From a client’s perspective, working with an FMC-licensed NVOCC creates a certain level of trust and reliability in the company. FMC licensing ensures:
- Right Pricing
FMC prevents NVOCCs from charging customers unfair costs by monitoring agreements, including mergers and acquisitions among the carriers.
FMC license regulates everything for NVOCCs. That gives you as a shipper some security. Because when working with an FMC-licensed NVOCC you have someplace to go if you need help with unfair treatment.
Shippers prefer to work with FMC-licensed NVOCC because it provides a safety net. Many things can happen with the NVOCC. It can go out of business, or any other damage occurs while having the shippers’ cargo in their possession. When this happens shippers have some chance of recovering the cost.
Types of OTI License
All NVOCC and freight forwarders are required to apply for an OTI license with the FMC in the United States. There are 3 types of license that one can apply depending on their requirements:
- OTI-NVOCC License
This is the most popular license. It authorizes the company to a long list of things. Such as issue its bill of lading, set their prices for the shipments. And sign contracts with the ocean carriers for purchasing the services.
- OTI-OFF License
With an OTI Ocean Freight Forwarder (OFF) License, the company cannot perform the activities listed under the OTI-NVOCC license. However, it can collect a commission from carriers for documentation and shipments arranged by them.
- OTI-NVOCC & Forwarder License
With this, the company can operate either as an NVOCC or a forwarder. But, the FMC does not allow the company to act as a forwarder and an NVOCC for the same shipment.
How to Apply for an FMC OTI License?
Step 1: Determine the type of license the company needs depending on your requirements.
Step 2: Establish or confirm your corporate identity (sole proprietor, LLC, or Corporation).
Note – If you are a non-US applicant, you must first establish a presence in the US to be eligible for applying for an OTI License.
Step 3: Appoint a qualifying individual (QI) with at least 3 years of verifiable OTI experience. The experience must be gained by working for an FMC-licensed company (NVOCC, carrier, or forwarder) based in the US. And you must have 3 references to verify credibility.
Step 4: Fill out the FMC-18 form. Submit and pay the fee: $250 (for electronic application) and $1962 (for paper application).

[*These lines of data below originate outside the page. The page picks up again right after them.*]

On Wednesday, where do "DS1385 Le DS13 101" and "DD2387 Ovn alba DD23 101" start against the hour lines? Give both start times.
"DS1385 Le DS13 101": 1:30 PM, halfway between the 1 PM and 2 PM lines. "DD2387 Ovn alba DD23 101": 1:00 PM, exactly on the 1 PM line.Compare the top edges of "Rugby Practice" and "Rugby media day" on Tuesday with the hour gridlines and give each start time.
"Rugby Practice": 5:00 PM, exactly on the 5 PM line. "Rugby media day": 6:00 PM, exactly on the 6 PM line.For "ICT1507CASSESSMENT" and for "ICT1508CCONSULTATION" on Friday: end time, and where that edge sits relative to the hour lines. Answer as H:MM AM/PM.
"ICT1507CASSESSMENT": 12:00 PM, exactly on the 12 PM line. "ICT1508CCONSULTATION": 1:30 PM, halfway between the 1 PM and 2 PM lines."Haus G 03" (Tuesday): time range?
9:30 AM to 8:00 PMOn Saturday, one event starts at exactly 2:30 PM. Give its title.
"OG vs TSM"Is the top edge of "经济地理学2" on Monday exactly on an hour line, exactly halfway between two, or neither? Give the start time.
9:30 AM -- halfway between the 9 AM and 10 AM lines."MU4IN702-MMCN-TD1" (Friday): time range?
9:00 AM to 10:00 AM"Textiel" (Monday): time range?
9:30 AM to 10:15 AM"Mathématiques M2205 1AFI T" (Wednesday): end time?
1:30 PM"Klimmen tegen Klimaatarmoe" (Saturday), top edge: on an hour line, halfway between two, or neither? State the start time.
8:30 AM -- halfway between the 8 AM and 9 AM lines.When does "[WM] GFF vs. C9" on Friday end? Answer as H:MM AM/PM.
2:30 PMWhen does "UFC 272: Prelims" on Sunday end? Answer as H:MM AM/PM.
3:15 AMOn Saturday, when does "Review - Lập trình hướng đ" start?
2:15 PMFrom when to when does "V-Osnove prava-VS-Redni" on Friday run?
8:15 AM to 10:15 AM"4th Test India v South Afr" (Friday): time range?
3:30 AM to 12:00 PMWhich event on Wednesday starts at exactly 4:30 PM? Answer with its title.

Step 5: Submit proof of financial responsibility. The FMC will not issue a license without a valid surety bond. The fees vary for different NVOCCs:
For OTI-NVOCC License = Fees + $10,000 per branch office
- US-based NVOCCs Fee: $75000
- Non-US-based NVOCCs Fee: $75000
- Non-US-based NVOCCs without an OTI Fee: $150,000
Step 6: Upon receiving the license, register and publish your NVOCC Charges.
Important: The license needs to be renewed every 3 years.